Source material.
· · · · ·
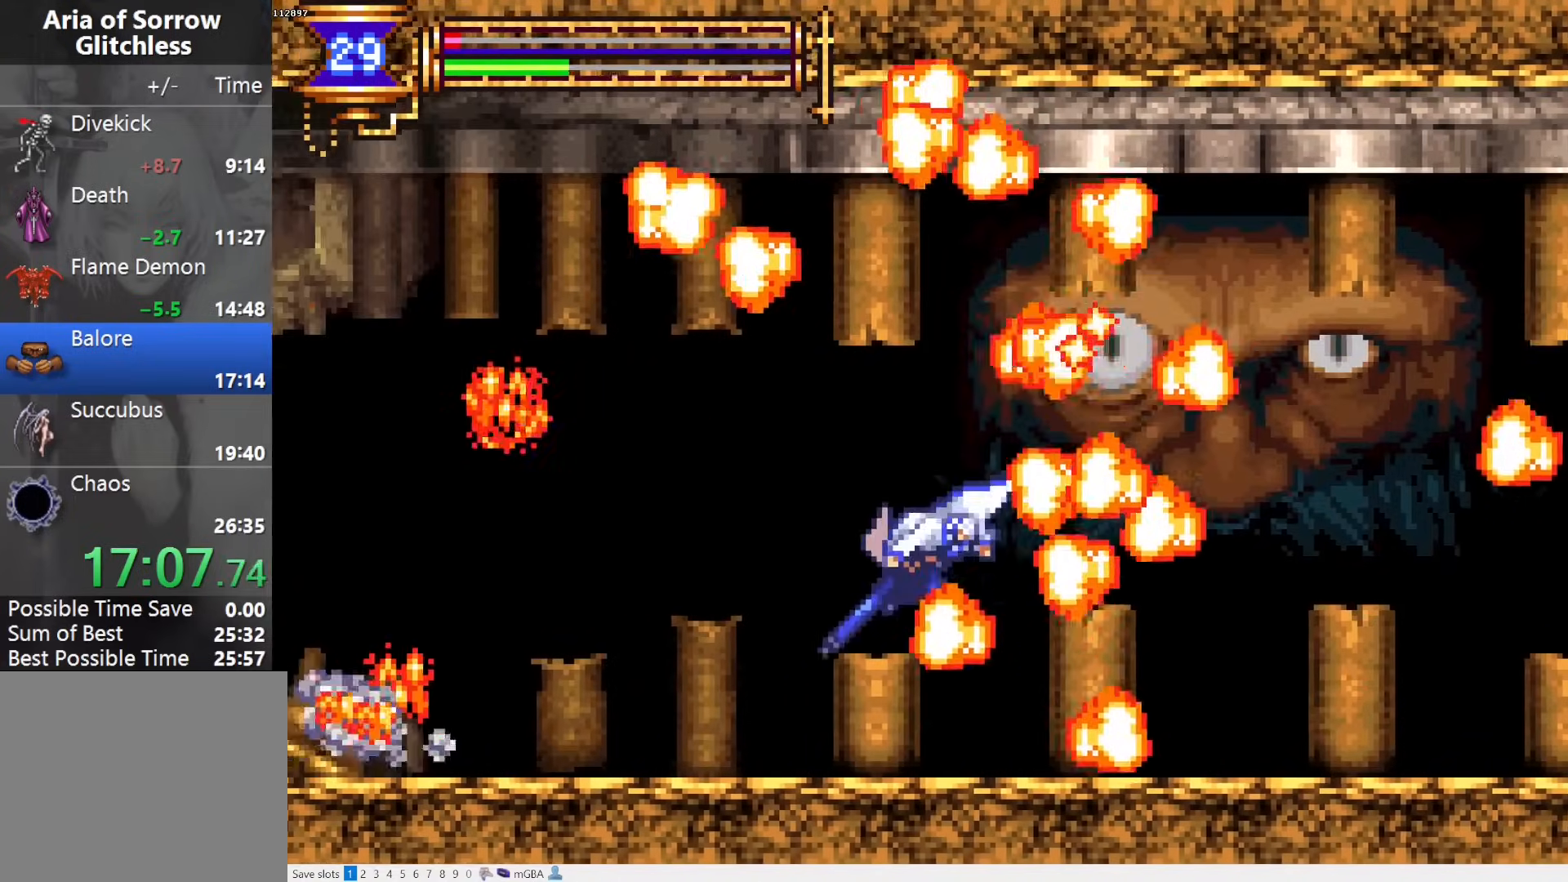
{"buttons": ["DPAD_DOWN", "DPAD_LEFT"], "events": [[50, "DPAD_DOWN", "up"], [150, "CROSS", "down"], [233, "CROSS", "up"], [367, "CROSS", "down"], [450, "CROSS", "up"], [483, "DPAD_DOWN", "down"]]}
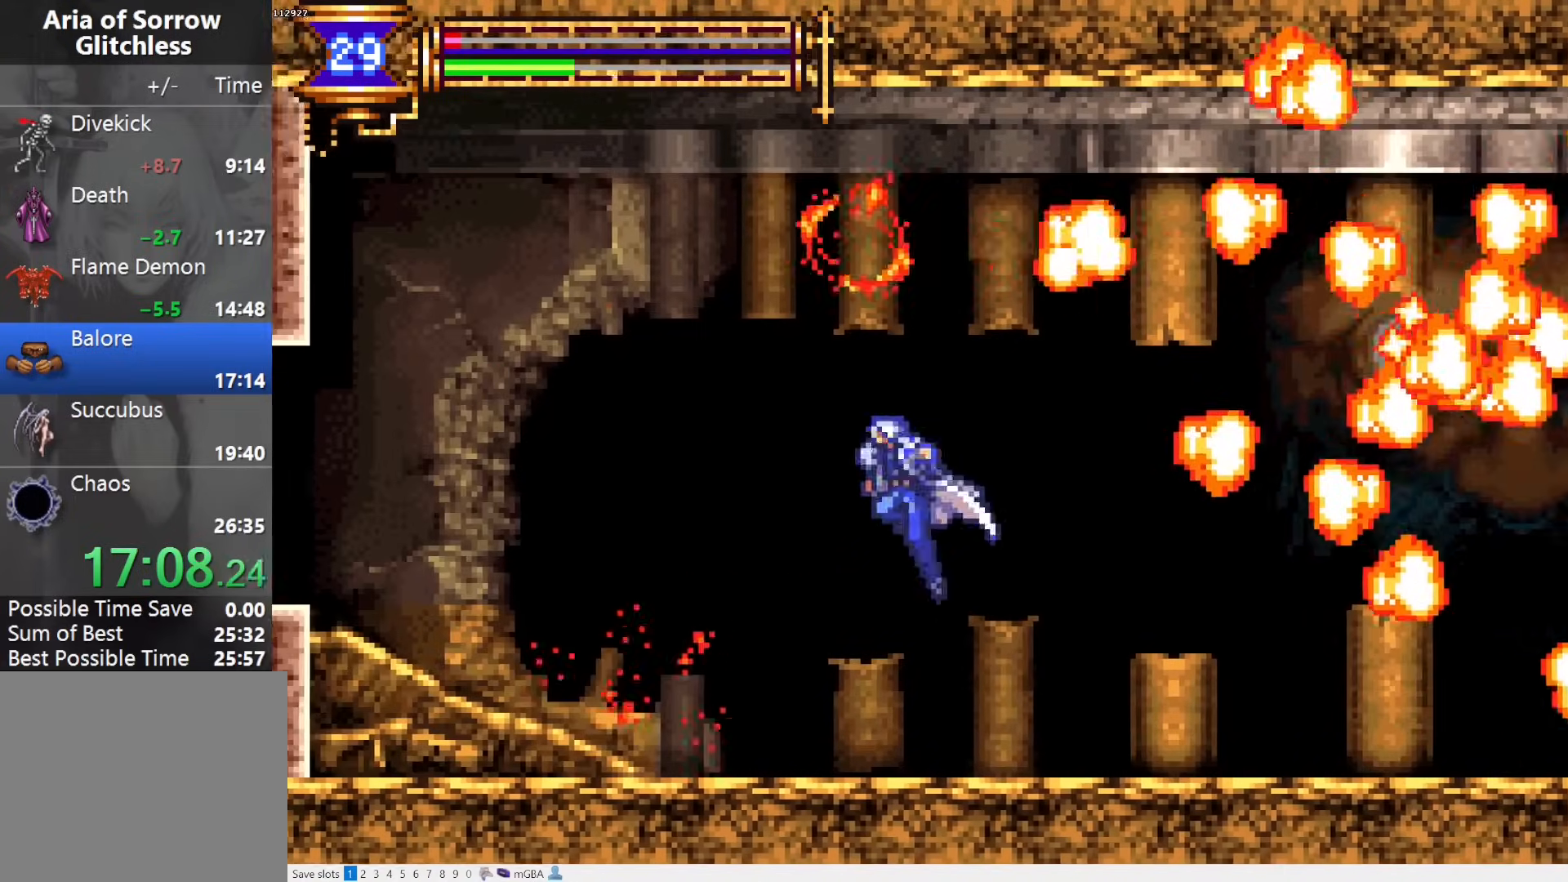
{"buttons": ["CROSS", "DPAD_DOWN", "DPAD_LEFT"], "events": [[100, "CROSS", "down"], [133, "DPAD_DOWN", "up"], [183, "CROSS", "up"], [267, "CROSS", "down"], [333, "CROSS", "up"], [450, "CROSS", "down"], [467, "DPAD_DOWN", "down"]]}
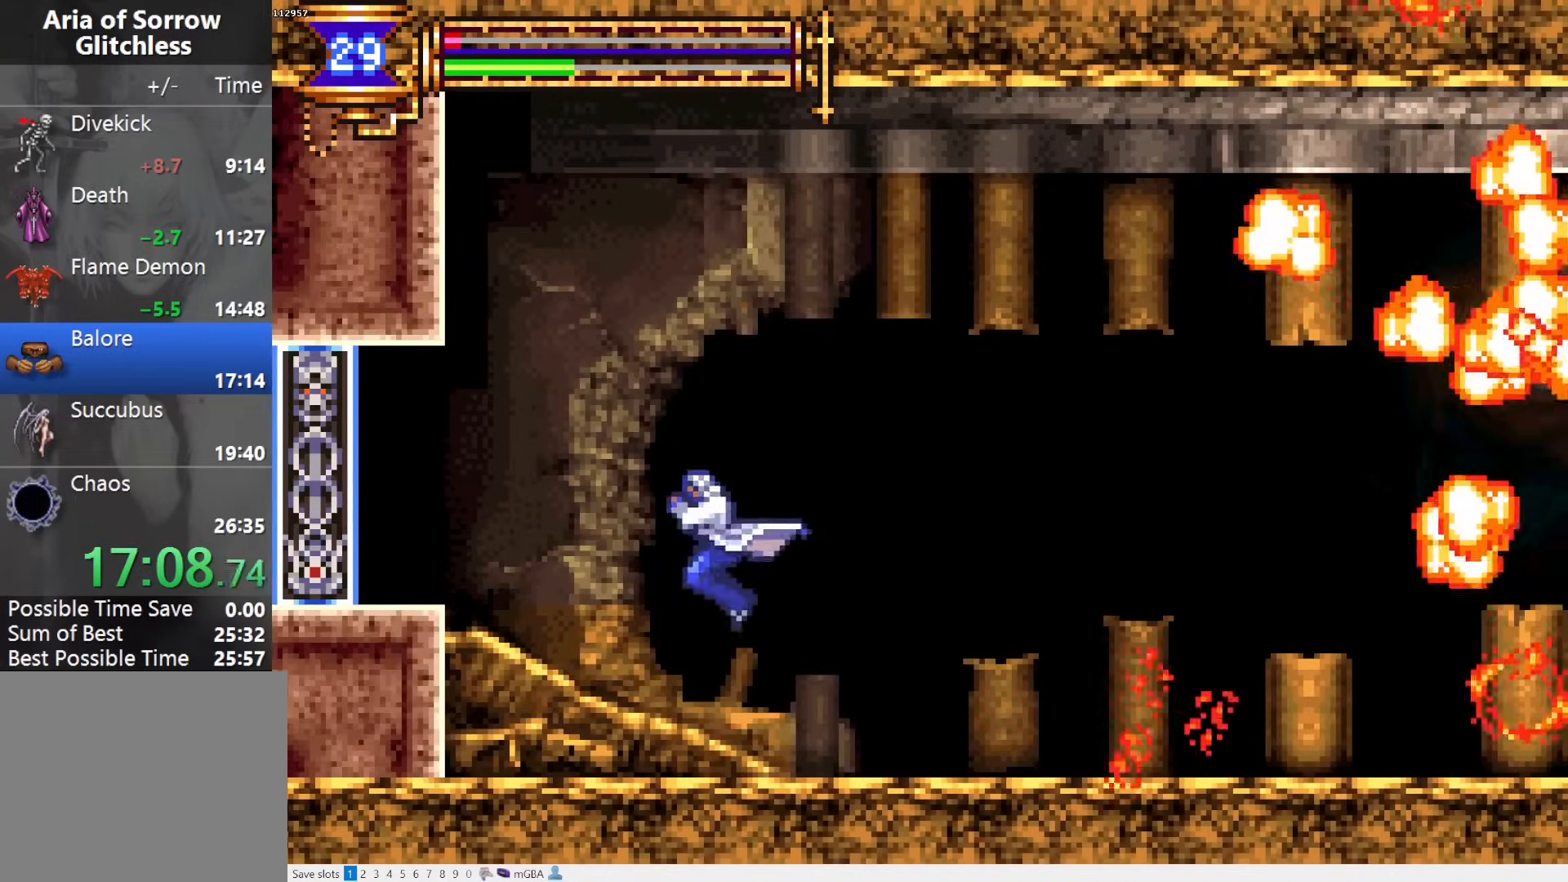
{"buttons": [], "events": [[17, "CROSS", "up"], [100, "CROSS", "down"], [183, "DPAD_DOWN", "up"], [217, "CROSS", "up"], [217, "DPAD_LEFT", "up"]]}
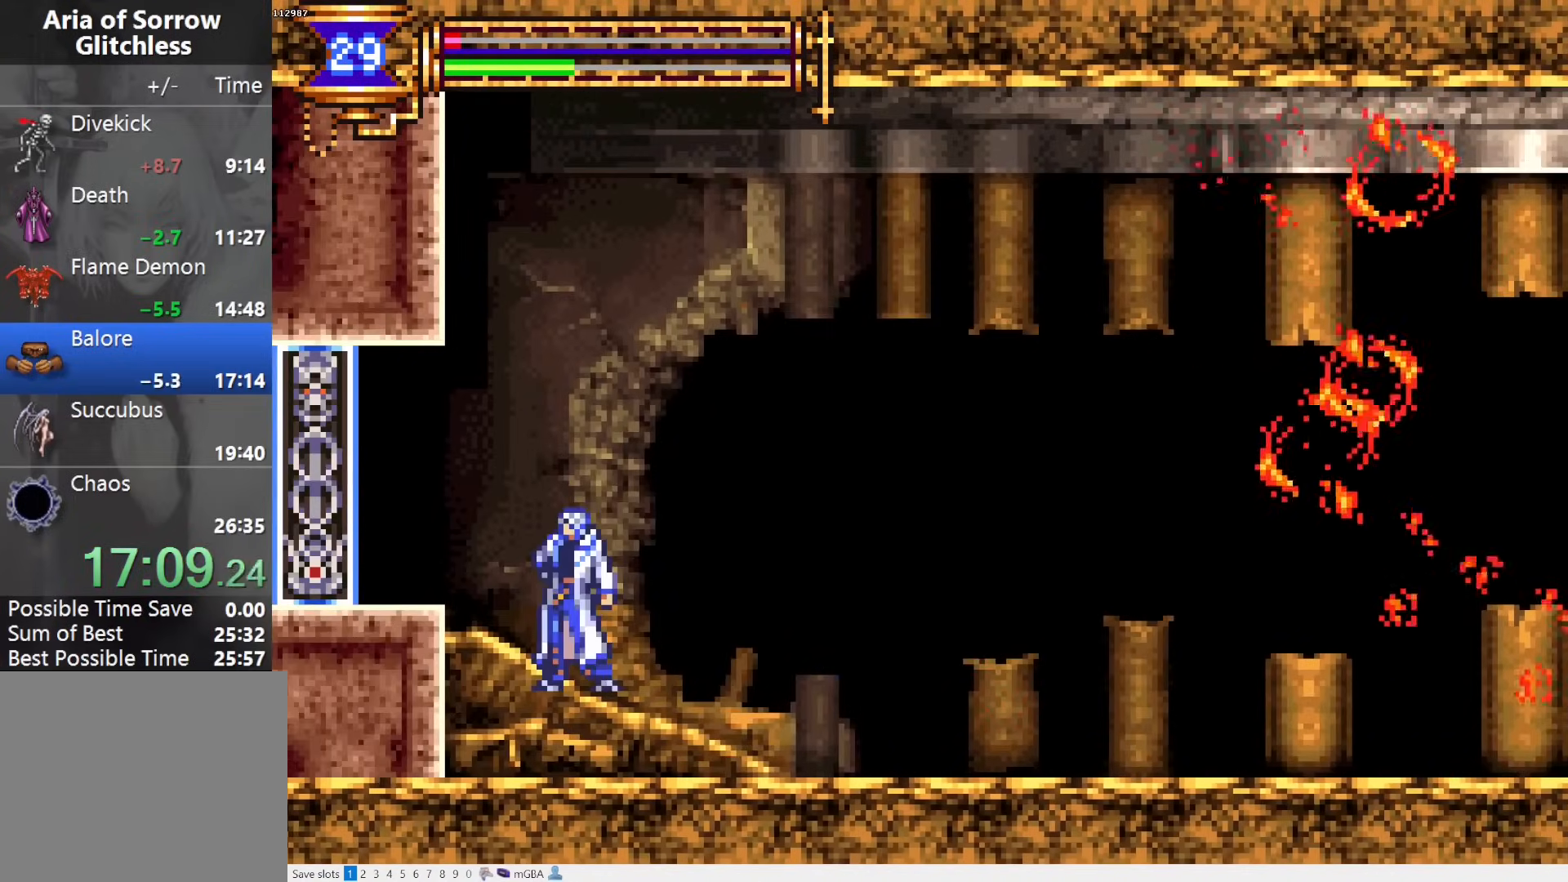
{"buttons": [], "events": []}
· · · · ·
Your instructions. The exercise is to copy out every line above that has the word "down" in it.

Answer to the problem.
{"buttons": ["DPAD_DOWN", "DPAD_LEFT"], "events": [[50, "DPAD_DOWN", "up"], [150, "CROSS", "down"], [233, "CROSS", "up"], [367, "CROSS", "down"], [450, "CROSS", "up"], [483, "DPAD_DOWN", "down"]]}
{"buttons": ["CROSS", "DPAD_DOWN", "DPAD_LEFT"], "events": [[100, "CROSS", "down"], [133, "DPAD_DOWN", "up"], [183, "CROSS", "up"], [267, "CROSS", "down"], [333, "CROSS", "up"], [450, "CROSS", "down"], [467, "DPAD_DOWN", "down"]]}
{"buttons": [], "events": [[17, "CROSS", "up"], [100, "CROSS", "down"], [183, "DPAD_DOWN", "up"], [217, "CROSS", "up"], [217, "DPAD_LEFT", "up"]]}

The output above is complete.